Em outubro passado, o JPMorgan inaugurou centros financeiros para clientes de alta renda em São Francisco e Nova York. Em abril do mesmo ano, anunciou planos de expansão e reforma para suas instalações em São Francisco.
A integração de startups de alto crescimento e grande volatilidade em bancos tradicionais com estruturas rígidas e cautelosas tem se mostrado difícil. A rotatividade de funcionários tem sido um problema.
O Flagstar Bank adquiriu uma parte significativa da Signature em março de 2023. Posteriormente, incorporou seis grupos de private banking, totalizando mais de 100 ex-funcionários do First Republic. No entanto, o Flagstar enfrentou problemas no início de 2024, necessitando de um aporte de capital de US$ 1 bilhão. O OceanFirst Financial, com sede em Nova Jersey, contratou mais de uma dúzia de seus banqueiros de private banking e de negócios no ano passado. Outras saídas ocorreram para concorrentes como o Citizens Bank. Gary Farro e Jason Birnbaum, que vieram do First Republic, deixaram a instituição juntamente com outros para fundar a Graintree Lending Partners.
Richard Raffetto supervisiona os serviços bancários comerciais e privados do Flagstar. Ele considera essa rotatividade parte das operações regulares. O banco também contratou profissionais, incluindo Mark Pittsey, do HSBC, para liderar os serviços bancários privados e de gestão de patrimônio no ano passado, além de profissionais do City National Bank e do JPMorgan. Novas agências foram inauguradas em Palm Beach, Flórida, para clientes privados no ano passado e em Nova York neste mês. A abertura de um escritório em São Francisco está prevista para 2026.
As novas contratações permitiram à Flagstar lançar produtos como hipotecas com pagamento apenas de juros e linhas de crédito para chamadas de capital. Foram iniciados programas para parceiros de empresas de private equity, venture capital e crédito privado, juntamente com financiamento de aeronaves e iates. No final do ano passado, executivos seniores do HSBC se juntaram à equipe para oferecer serviços de planejamento sucessório, planejamento patrimonial e seguros.

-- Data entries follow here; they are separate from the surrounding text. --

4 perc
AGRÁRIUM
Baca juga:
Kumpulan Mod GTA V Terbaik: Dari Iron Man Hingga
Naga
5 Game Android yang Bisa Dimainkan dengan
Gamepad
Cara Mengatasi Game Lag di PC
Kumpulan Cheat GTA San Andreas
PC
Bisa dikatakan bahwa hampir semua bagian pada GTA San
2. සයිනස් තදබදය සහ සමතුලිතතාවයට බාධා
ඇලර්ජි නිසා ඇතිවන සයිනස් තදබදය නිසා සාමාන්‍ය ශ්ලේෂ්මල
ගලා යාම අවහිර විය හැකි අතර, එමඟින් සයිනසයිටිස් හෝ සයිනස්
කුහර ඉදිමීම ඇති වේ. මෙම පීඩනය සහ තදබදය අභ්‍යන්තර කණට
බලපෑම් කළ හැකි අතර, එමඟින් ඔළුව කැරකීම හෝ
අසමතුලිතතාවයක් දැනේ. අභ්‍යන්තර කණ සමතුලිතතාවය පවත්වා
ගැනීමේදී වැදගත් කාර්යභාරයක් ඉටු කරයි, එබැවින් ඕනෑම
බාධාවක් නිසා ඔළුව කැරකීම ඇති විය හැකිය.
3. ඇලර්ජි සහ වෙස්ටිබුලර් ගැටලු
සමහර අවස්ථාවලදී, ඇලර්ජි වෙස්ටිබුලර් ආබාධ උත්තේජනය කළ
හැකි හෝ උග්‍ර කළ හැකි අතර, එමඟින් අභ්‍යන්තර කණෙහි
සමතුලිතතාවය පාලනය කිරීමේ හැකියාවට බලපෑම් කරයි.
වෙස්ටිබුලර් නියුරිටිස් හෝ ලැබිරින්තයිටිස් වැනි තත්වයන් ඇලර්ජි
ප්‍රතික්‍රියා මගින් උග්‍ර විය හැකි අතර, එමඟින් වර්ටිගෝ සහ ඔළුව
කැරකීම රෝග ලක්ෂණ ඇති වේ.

O segmento de private banking e gestão de patrimônio da Flagstar administra atualmente mais de US$ 20 bilhões em depósitos e ativos de clientes, com aproximadamente 480 funcionários. Ex-banqueiros do First Republic representam cerca de um terço da equipe de Pittsey.
Pittsey observou que, antes de março de 2023, "Contratar alguém desses três bancos era praticamente impossível"
A crise de 2023 ensinou às empresas a não dependerem de uma única instituição financeira. O Silicon Valley Bank faliu em parte porque clientes do setor de tecnologia com depósitos não segurados sacaram dinheiro mais rápido do que o banco conseguia vender ativos para cobrir os saques.
O crescimento da inteligência artificial ainda tem espaço para aumentar . Mudanças regulatórias provavelmente facilitarão o financiamento de capital de risco para os bancos. Em dezembro, o Escritório do Controlador da Moeda (OCC) eliminou as diretrizes que limitavam esse tipo de empréstimo, implementadas após o colapso do Silicon Valley Bank.